◆ Task item
Every record should be copied exactly, and the images omitted.

◆ Dataset entries
++++
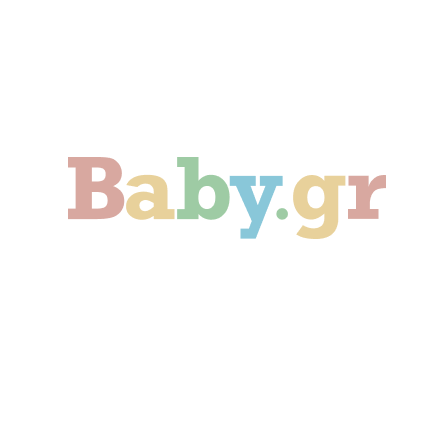
Γονιμότητα
Εγκυμοσύνη
Παιδί
Οικογένεια
Αληθινές Ιστορίες
Cute & Viral
Προτάσεις Αγοράς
++++
◆ Exercise result
Γονιμότητα
Εγκυμοσύνη
Παιδί
Οικογένεια
Αληθινές Ιστορίες
Cute & Viral
Προτάσεις Αγοράς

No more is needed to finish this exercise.